Root Signals secures $2.8M to boost GenAI adoption by having AI watch AI
Helsinki- and Palo Alto-based startup Root Signals has secured $2.8 million in funding to advance its generative AI (GenAI) measurement platform, which employs LLM-as-a-judge techniques.
The company’s tools help enterprises accelerate GenAI adoption by offering robust capabilities for measuring, controlling, and monitoring large language model (LLM) applications.
The funding round was led by Angular Ventures, with additional backing from Business Finland. Root Signals plans to use the capital to scale its platform, enhance its AI models, and expand sales and marketing efforts.

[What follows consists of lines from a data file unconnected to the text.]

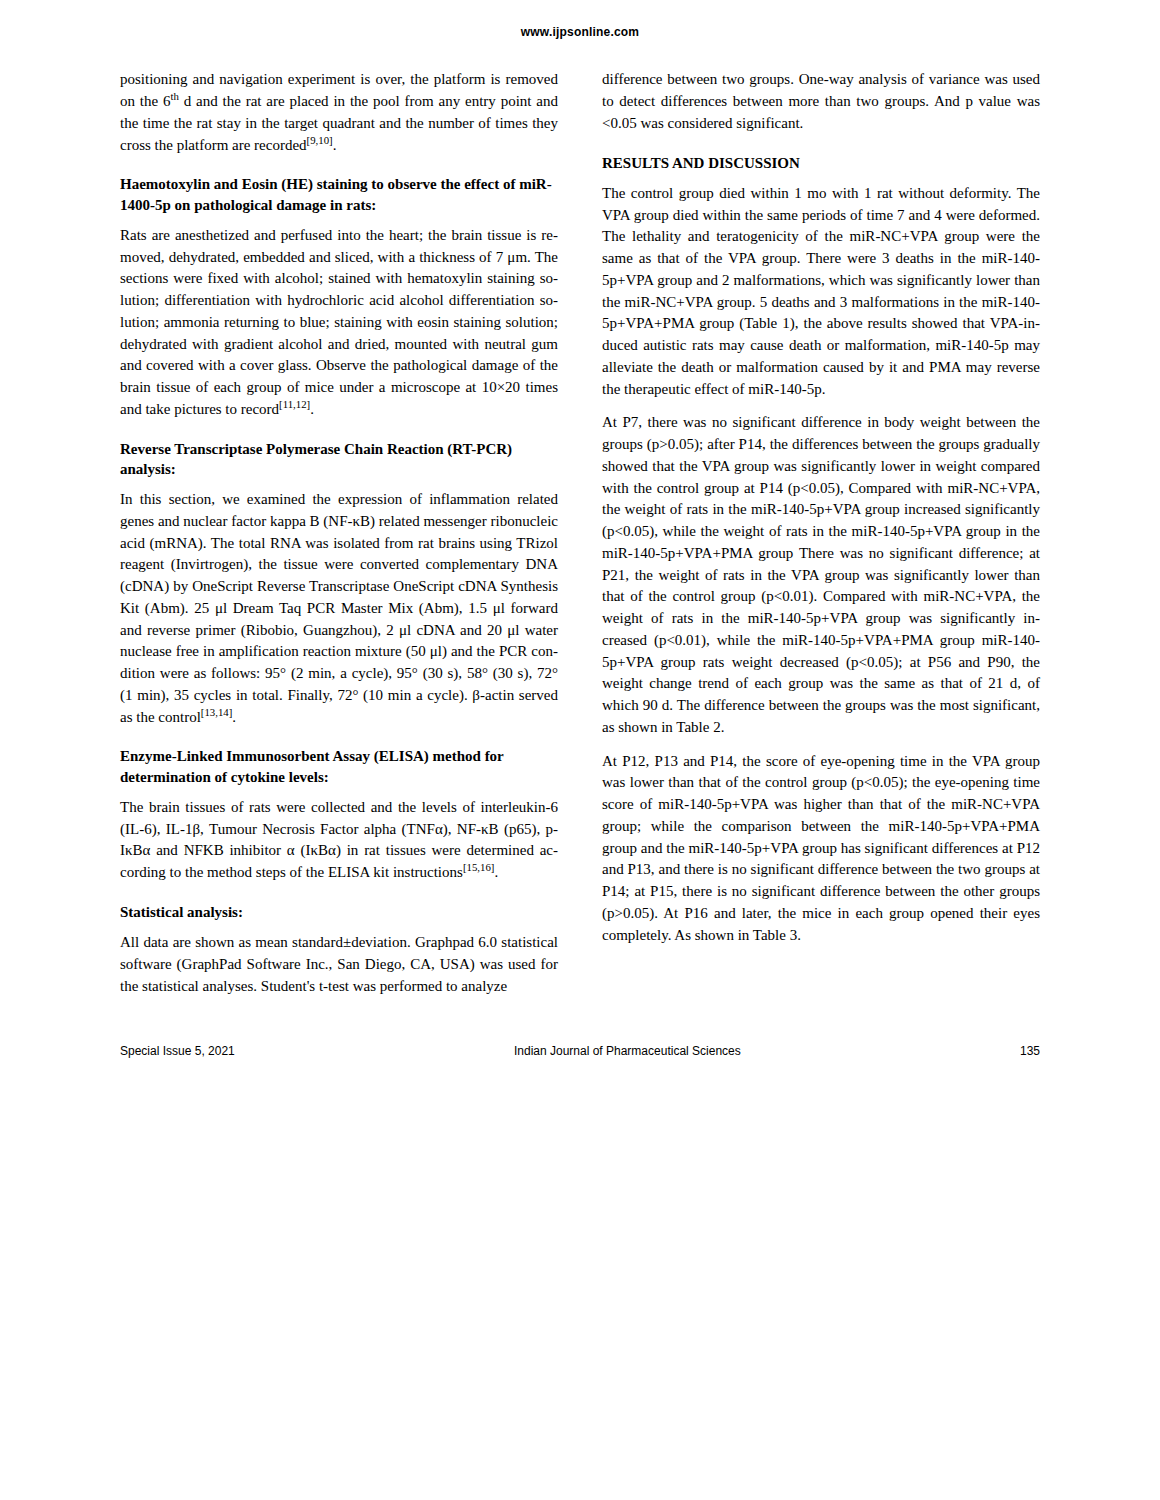www.ijpsonline.com
positioning and navigation experiment is over, the platform is removed on the 6th d and the rat are placed in the pool from any entry point and the time the rat stay in the target quadrant and the number of times they cross the platform are recorded[9,10].
Haemotoxylin and Eosin (HE) staining to observe the effect of miR-1400-5p on pathological damage in rats:
Rats are anesthetized and perfused into the heart; the brain tissue is removed, dehydrated, embedded and sliced, with a thickness of 7 μm. The sections were fixed with alcohol; stained with hematoxylin staining solution; differentiation with hydrochloric acid alcohol differentiation solution; ammonia returning to blue; staining with eosin staining solution; dehydrated with gradient alcohol and dried, mounted with neutral gum and covered with a cover glass. Observe the pathological damage of the brain tissue of each group of mice under a microscope at 10×20 times and take pictures to record[11,12].
Reverse Transcriptase Polymerase Chain Reaction (RT-PCR) analysis:
In this section, we examined the expression of inflammation related genes and nuclear factor kappa B (NF-κB) related messenger ribonucleic acid (mRNA). The total RNA was isolated from rat brains using TRizol reagent (Invirtrogen), the tissue were converted complementary DNA (cDNA) by OneScript Reverse Transcriptase OneScript cDNA Synthesis Kit (Abm). 25 μl Dream Taq PCR Master Mix (Abm), 1.5 μl forward and reverse primer (Ribobio, Guangzhou), 2 μl cDNA and 20 μl water nuclease free in amplification reaction mixture (50 μl) and the PCR condition were as follows: 95° (2 min, a cycle), 95° (30 s), 58° (30 s), 72° (1 min), 35 cycles in total. Finally, 72° (10 min a cycle). β-actin served as the control[13,14].
Enzyme-Linked Immunosorbent Assay (ELISA) method for determination of cytokine levels:
The brain tissues of rats were collected and the levels of interleukin-6 (IL-6), IL-1β, Tumour Necrosis Factor alpha (TNFα), NF-κB (p65), p-IκBα and NFKB inhibitor α (IκBα) in rat tissues were determined according to the method steps of the ELISA kit instructions[15,16].
Statistical analysis:
All data are shown as mean standard±deviation. Graphpad 6.0 statistical software (GraphPad Software Inc., San Diego, CA, USA) was used for the statistical analyses. Student's t-test was performed to analyze
difference between two groups. One-way analysis of variance was used to detect differences between more than two groups. And p value was <0.05 was considered significant.
Results and Discussion
The control group died within 1 mo with 1 rat without deformity. The VPA group died within the same periods of time 7 and 4 were deformed. The lethality and teratogenicity of the miR-NC+VPA group were the same as that of the VPA group. There were 3 deaths in the miR-140-5p+VPA group and 2 malformations, which was significantly lower than the miR-NC+VPA group. 5 deaths and 3 malformations in the miR-140-5p+VPA+PMA group (Table 1), the above results showed that VPA-induced autistic rats may cause death or malformation, miR-140-5p may alleviate the death or malformation caused by it and PMA may reverse the therapeutic effect of miR-140-5p.
At P7, there was no significant difference in body weight between the groups (p>0.05); after P14, the differences between the groups gradually showed that the VPA group was significantly lower in weight compared with the control group at P14 (p<0.05), Compared with miR-NC+VPA, the weight of rats in the miR-140-5p+VPA group increased significantly (p<0.05), while the weight of rats in the miR-140-5p+VPA group in the miR-140-5p+VPA+PMA group There was no significant difference; at P21, the weight of rats in the VPA group was significantly lower than that of the control group (p<0.01). Compared with miR-NC+VPA, the weight of rats in the miR-140-5p+VPA group was significantly increased (p<0.01), while the miR-140-5p+VPA+PMA group miR-140-5p+VPA group rats weight decreased (p<0.05); at P56 and P90, the weight change trend of each group was the same as that of 21 d, of which 90 d. The difference between the groups was the most significant, as shown in Table 2.
At P12, P13 and P14, the score of eye-opening time in the VPA group was lower than that of the control group (p<0.05); the eye-opening time score of miR-140-5p+VPA was higher than that of the miR-NC+VPA group; while the comparison between the miR-140-5p+VPA+PMA group and the miR-140-5p+VPA group has significant differences at P12 and P13, and there is no significant difference between the two groups at P14; at P15, there is no significant difference between the other groups (p>0.05). At P16 and later, the mice in each group opened their eyes completely. As shown in Table 3.
Special Issue 5, 2021
Indian Journal of Pharmaceutical Sciences
135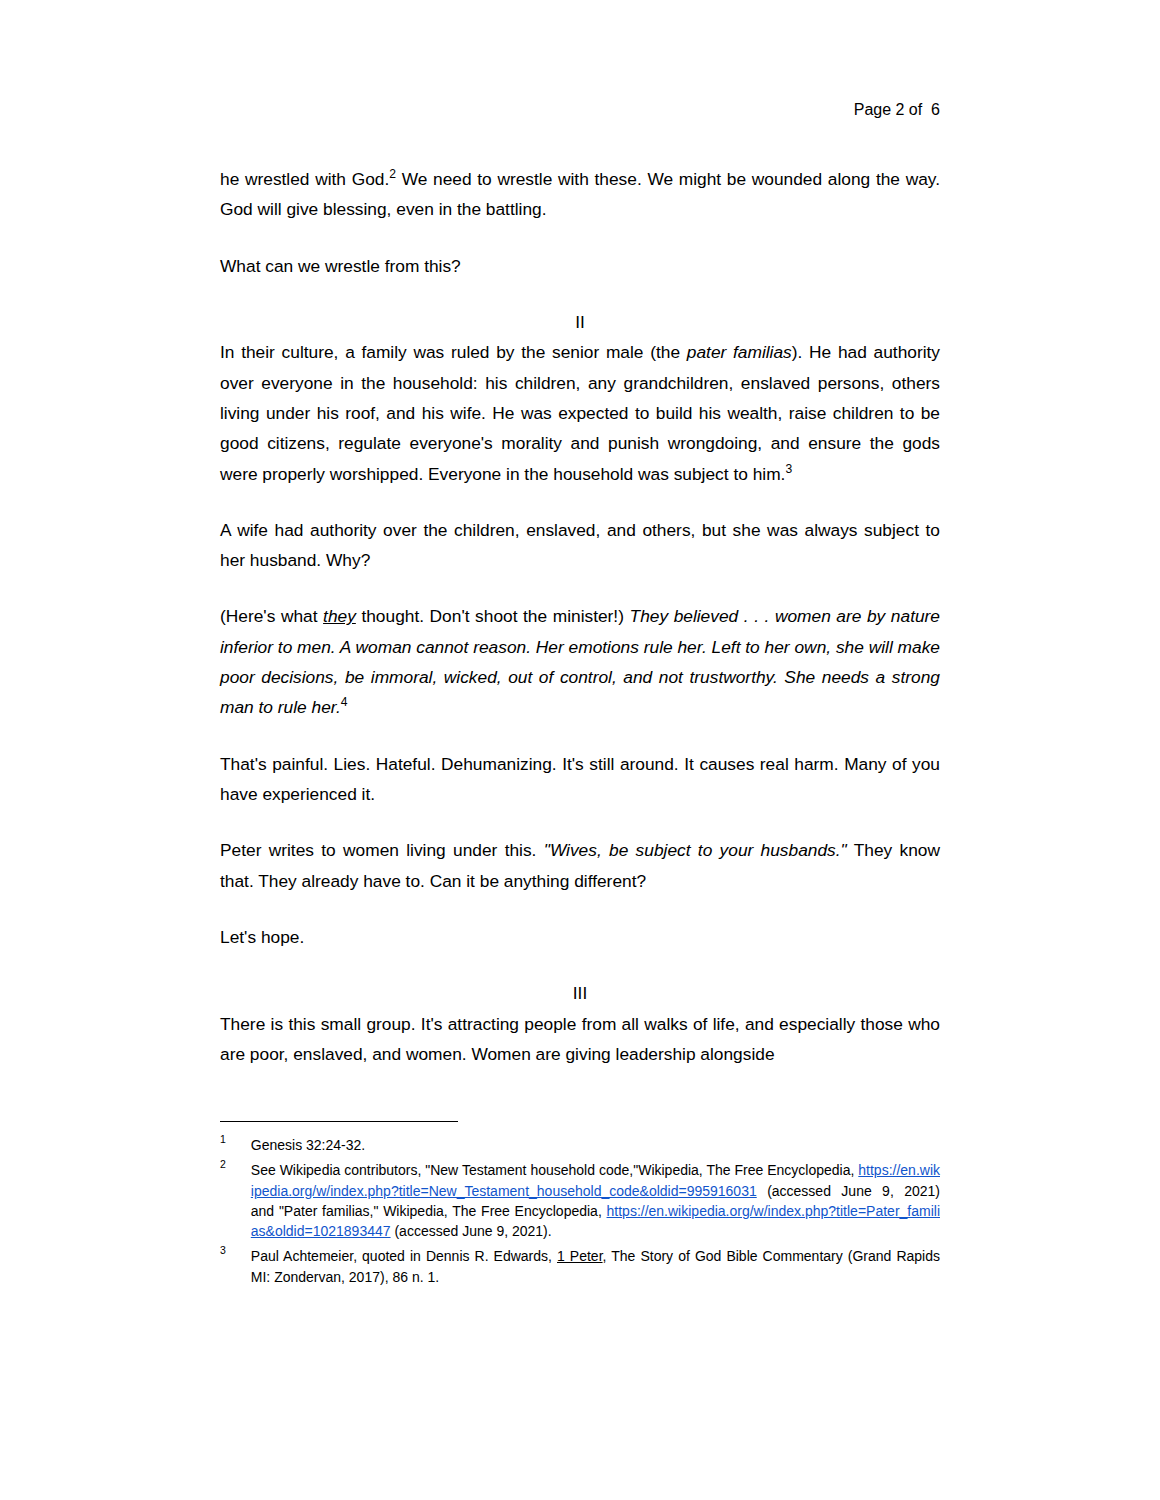Page 2 of 6
he wrestled with God.2 We need to wrestle with these. We might be wounded along the way. God will give blessing, even in the battling.
What can we wrestle from this?
II
In their culture, a family was ruled by the senior male (the pater familias). He had authority over everyone in the household: his children, any grandchildren, enslaved persons, others living under his roof, and his wife. He was expected to build his wealth, raise children to be good citizens, regulate everyone's morality and punish wrongdoing, and ensure the gods were properly worshipped. Everyone in the household was subject to him.3
A wife had authority over the children, enslaved, and others, but she was always subject to her husband. Why?
(Here's what they thought. Don't shoot the minister!) They believed . . . women are by nature inferior to men. A woman cannot reason. Her emotions rule her. Left to her own, she will make poor decisions, be immoral, wicked, out of control, and not trustworthy. She needs a strong man to rule her.4
That's painful. Lies. Hateful. Dehumanizing. It's still around. It causes real harm. Many of you have experienced it.
Peter writes to women living under this. "Wives, be subject to your husbands." They know that. They already have to. Can it be anything different?
Let's hope.
III
There is this small group. It's attracting people from all walks of life, and especially those who are poor, enslaved, and women. Women are giving leadership alongside
Genesis 32:24-32.
See Wikipedia contributors, "New Testament household code,"Wikipedia, The Free Encyclopedia, https://en.wikipedia.org/w/index.php?title=New_Testament_household_code&oldid=995916031 (accessed June 9, 2021) and "Pater familias," Wikipedia, The Free Encyclopedia, https://en.wikipedia.org/w/index.php?title=Pater_familias&oldid=1021893447 (accessed June 9, 2021).
Paul Achtemeier, quoted in Dennis R. Edwards, 1 Peter, The Story of God Bible Commentary (Grand Rapids MI: Zondervan, 2017), 86 n. 1.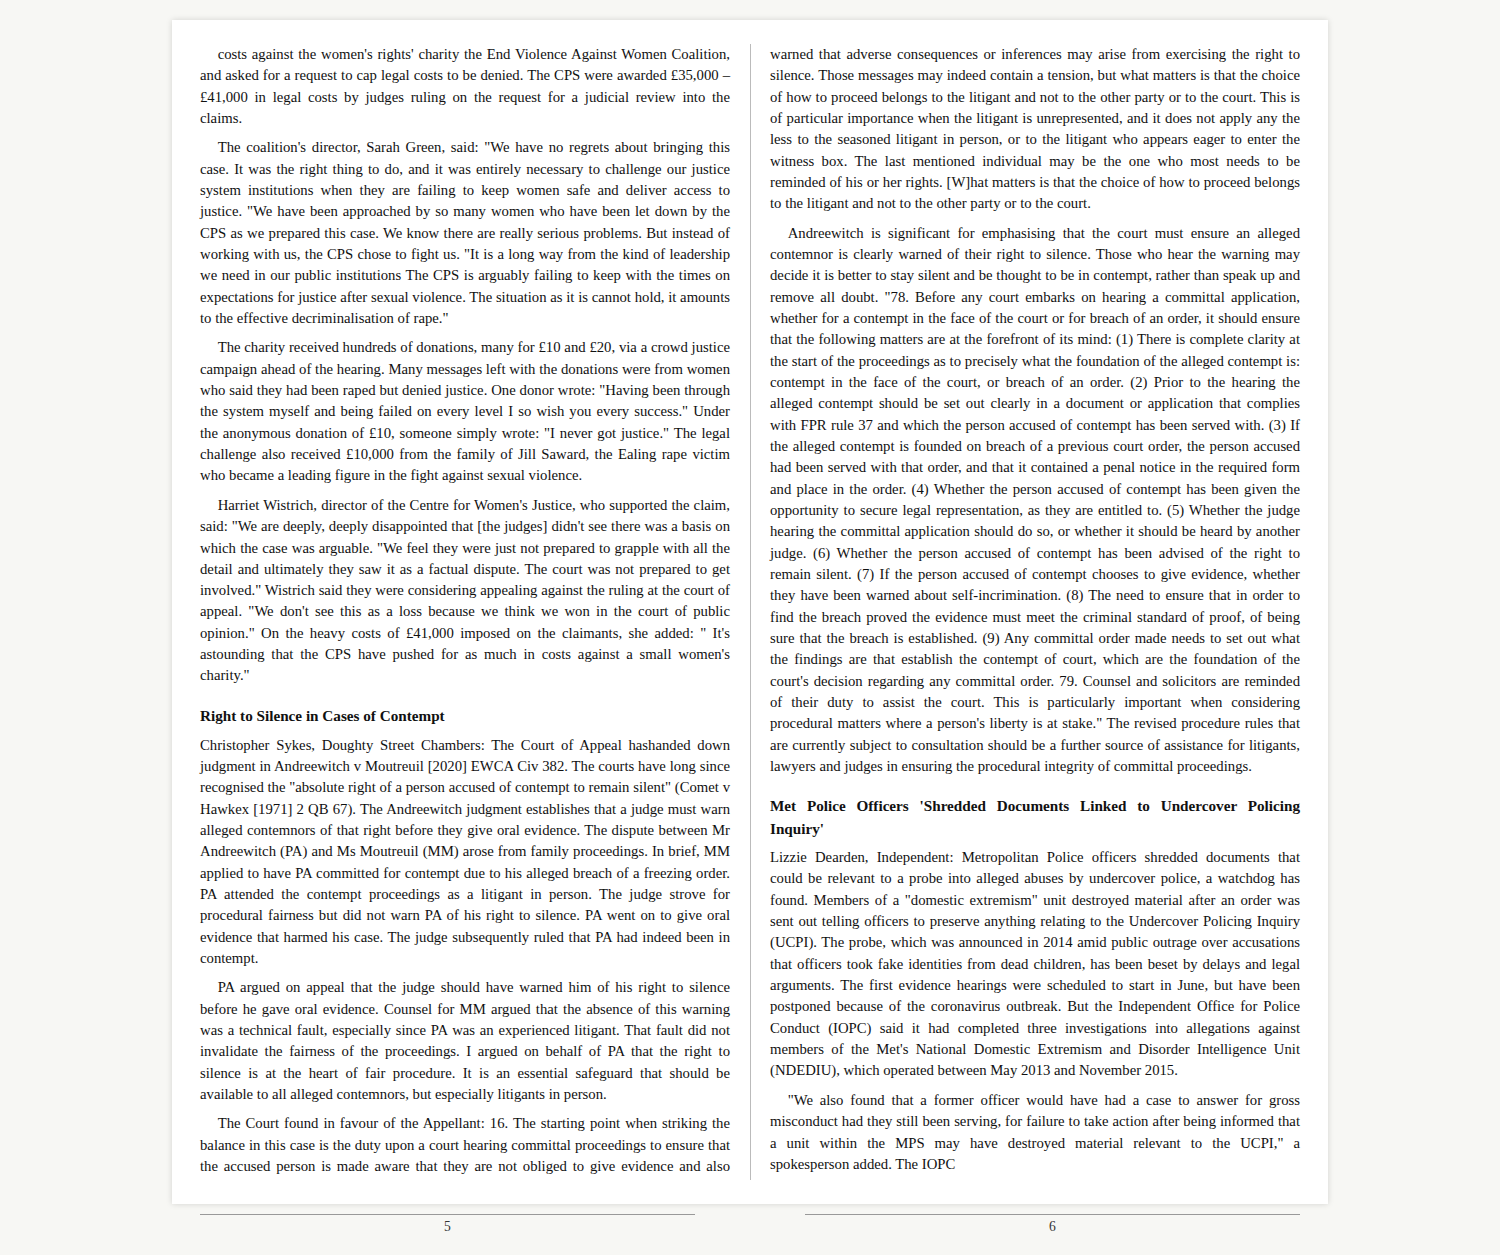costs against the women's rights' charity the End Violence Against Women Coalition, and asked for a request to cap legal costs to be denied. The CPS were awarded £35,000 – £41,000 in legal costs by judges ruling on the request for a judicial review into the claims.
The coalition's director, Sarah Green, said: "We have no regrets about bringing this case. It was the right thing to do, and it was entirely necessary to challenge our justice system institutions when they are failing to keep women safe and deliver access to justice. "We have been approached by so many women who have been let down by the CPS as we prepared this case. We know there are really serious problems. But instead of working with us, the CPS chose to fight us. "It is a long way from the kind of leadership we need in our public institutions The CPS is arguably failing to keep with the times on expectations for justice after sexual violence. The situation as it is cannot hold, it amounts to the effective decriminalisation of rape."
The charity received hundreds of donations, many for £10 and £20, via a crowd justice campaign ahead of the hearing. Many messages left with the donations were from women who said they had been raped but denied justice. One donor wrote: "Having been through the system myself and being failed on every level I so wish you every success." Under the anonymous donation of £10, someone simply wrote: "I never got justice." The legal challenge also received £10,000 from the family of Jill Saward, the Ealing rape victim who became a leading figure in the fight against sexual violence.
Harriet Wistrich, director of the Centre for Women's Justice, who supported the claim, said: "We are deeply, deeply disappointed that [the judges] didn't see there was a basis on which the case was arguable. "We feel they were just not prepared to grapple with all the detail and ultimately they saw it as a factual dispute. The court was not prepared to get involved." Wistrich said they were considering appealing against the ruling at the court of appeal. "We don't see this as a loss because we think we won in the court of public opinion." On the heavy costs of £41,000 imposed on the claimants, she added: " It's astounding that the CPS have pushed for as much in costs against a small women's charity."
Right to Silence in Cases of Contempt
Christopher Sykes, Doughty Street Chambers: The Court of Appeal hashanded down judgment in Andreewitch v Moutreuil [2020] EWCA Civ 382. The courts have long since recognised the "absolute right of a person accused of contempt to remain silent" (Comet v Hawkex [1971] 2 QB 67). The Andreewitch judgment establishes that a judge must warn alleged contemnors of that right before they give oral evidence. The dispute between Mr Andreewitch (PA) and Ms Moutreuil (MM) arose from family proceedings. In brief, MM applied to have PA committed for contempt due to his alleged breach of a freezing order. PA attended the contempt proceedings as a litigant in person. The judge strove for procedural fairness but did not warn PA of his right to silence. PA went on to give oral evidence that harmed his case. The judge subsequently ruled that PA had indeed been in contempt.
PA argued on appeal that the judge should have warned him of his right to silence before he gave oral evidence. Counsel for MM argued that the absence of this warning was a technical fault, especially since PA was an experienced litigant. That fault did not invalidate the fairness of the proceedings. I argued on behalf of PA that the right to silence is at the heart of fair procedure. It is an essential safeguard that should be available to all alleged contemnors, but especially litigants in person.
The Court found in favour of the Appellant: 16. The starting point when striking the balance in this case is the duty upon a court hearing committal proceedings to ensure that the accused person is made aware that they are not obliged to give evidence and also warned that adverse consequences or inferences may arise from exercising the right to silence. Those messages may indeed contain a tension, but what matters is that the choice of how to proceed belongs to the litigant and not to the other party or to the court. This is of particular importance when the litigant is unrepresented, and it does not apply any the less to the seasoned litigant in person, or to the litigant who appears eager to enter the witness box. The last mentioned individual may be the one who most needs to be reminded of his or her rights. [W]hat matters is that the choice of how to proceed belongs to the litigant and not to the other party or to the court.
Andreewitch is significant for emphasising that the court must ensure an alleged contemnor is clearly warned of their right to silence. Those who hear the warning may decide it is better to stay silent and be thought to be in contempt, rather than speak up and remove all doubt. "78. Before any court embarks on hearing a committal application, whether for a contempt in the face of the court or for breach of an order, it should ensure that the following matters are at the forefront of its mind: (1) There is complete clarity at the start of the proceedings as to precisely what the foundation of the alleged contempt is: contempt in the face of the court, or breach of an order. (2) Prior to the hearing the alleged contempt should be set out clearly in a document or application that complies with FPR rule 37 and which the person accused of contempt has been served with. (3) If the alleged contempt is founded on breach of a previous court order, the person accused had been served with that order, and that it contained a penal notice in the required form and place in the order. (4) Whether the person accused of contempt has been given the opportunity to secure legal representation, as they are entitled to. (5) Whether the judge hearing the committal application should do so, or whether it should be heard by another judge. (6) Whether the person accused of contempt has been advised of the right to remain silent. (7) If the person accused of contempt chooses to give evidence, whether they have been warned about self-incrimination. (8) The need to ensure that in order to find the breach proved the evidence must meet the criminal standard of proof, of being sure that the breach is established. (9) Any committal order made needs to set out what the findings are that establish the contempt of court, which are the foundation of the court's decision regarding any committal order. 79. Counsel and solicitors are reminded of their duty to assist the court. This is particularly important when considering procedural matters where a person's liberty is at stake." The revised procedure rules that are currently subject to consultation should be a further source of assistance for litigants, lawyers and judges in ensuring the procedural integrity of committal proceedings.
Met Police Officers 'Shredded Documents Linked to Undercover Policing Inquiry'
Lizzie Dearden, Independent: Metropolitan Police officers shredded documents that could be relevant to a probe into alleged abuses by undercover police, a watchdog has found. Members of a "domestic extremism" unit destroyed material after an order was sent out telling officers to preserve anything relating to the Undercover Policing Inquiry (UCPI). The probe, which was announced in 2014 amid public outrage over accusations that officers took fake identities from dead children, has been beset by delays and legal arguments. The first evidence hearings were scheduled to start in June, but have been postponed because of the coronavirus outbreak. But the Independent Office for Police Conduct (IOPC) said it had completed three investigations into allegations against members of the Met's National Domestic Extremism and Disorder Intelligence Unit (NDEDIU), which operated between May 2013 and November 2015.
"We also found that a former officer would have had a case to answer for gross misconduct had they still been serving, for failure to take action after being informed that a unit within the MPS may have destroyed material relevant to the UCPI," a spokesperson added. The IOPC
5 6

AI engineers developing GenAI-powered applications are increasingly using guardrails to prevent unintended outputs, but while these mitigate risks, they often fall short of unlocking the full potential of AI systems. To overcome this, engineers are realising that a more nuanced approach is needed: one that involves thoroughly evaluating AI outputs through a variety of automated measurements, simulating the role of a human reviewer.
This growing trend is known as LLM-as-a-judge, which involves using AI models to assess and quantify aspects such as the likelihood of hallucinations, the relevance of responses, or compliance with regulations. However, many existing AI systems struggle with the complexity, cost, and unreliability of such assessments.
Root Signals addresses these challenges with what it calls EvalOps – a scalable framework that simplifies the creation and automation of these intricate measurements. This approach ensures that GenAI applications can be deployed with confidence, as they are more measurable, reliable, and auditable, while also ensuring long-term scalability and reusability.
"GenAI has no built-in quality control. You cannot treat it as traditional software, but rather you need to think of it as an unreliable freelancer. You have to be pedantic in instructing it, and then check its work in seven different ways – and then check again tomorrow. We make this scalable with metrics that are understandable and easy to maintain in production. Most other power tools in this sector are overly low-level and complex, or they provide more black boxes that kick the reliability can down the road," says Dr Ari Heljakka, Founder and CEO of Root Signals, with a PhD in GenAI.
The most eager adopters of Root Signals have been independent software vendors providing GenAI-powered vertical bots to their specific domains of expertise, AI teams of fast-moving incumbent industry players seeking to develop competitive advantage, and LLM software consultants. With Root Signals, companies can build comprehensive metrics quickly, making detailed model-to-model comparisons easy. This unlocks a principled way to replace large models like GPTs with smaller, faster on-premise models – crucial for enterprises in regulated industries.
“Our evaluations distill the best practices and insights of essentially over 50 papers of recent years," says Oguzhan Gencoglu, Head of AI at Root Signals. “While measuring AI behavior is one thing, our users constantly ask: ‘How can I or my customers trust your AI itself?’ So, unlike other players, we baked self-measurability into the core of our evaluation engine.”
"Root Signals’s approach of using AI to manage enterprise AI implementation makes intuitive sense,” says Gil Dibner of Angular Ventures. "Everyone knows 90% of enterprise GenAI projects are stalling. To succeed, enterprises will need to implement LLM-specific evaluation tooling, which is not easy to begin with. Doing this well enough for enterprise use cases means building a robust constellation of LLM judges, and few enterprises have sufficient know-how to do this. Fortunately for them, the Root Signals founders have been thinking about this problem for 20 years."
To date, Root Signals has gathered $2.8 million in total funding. The company has offices in Palo Alto, California, and Helsinki, Finland.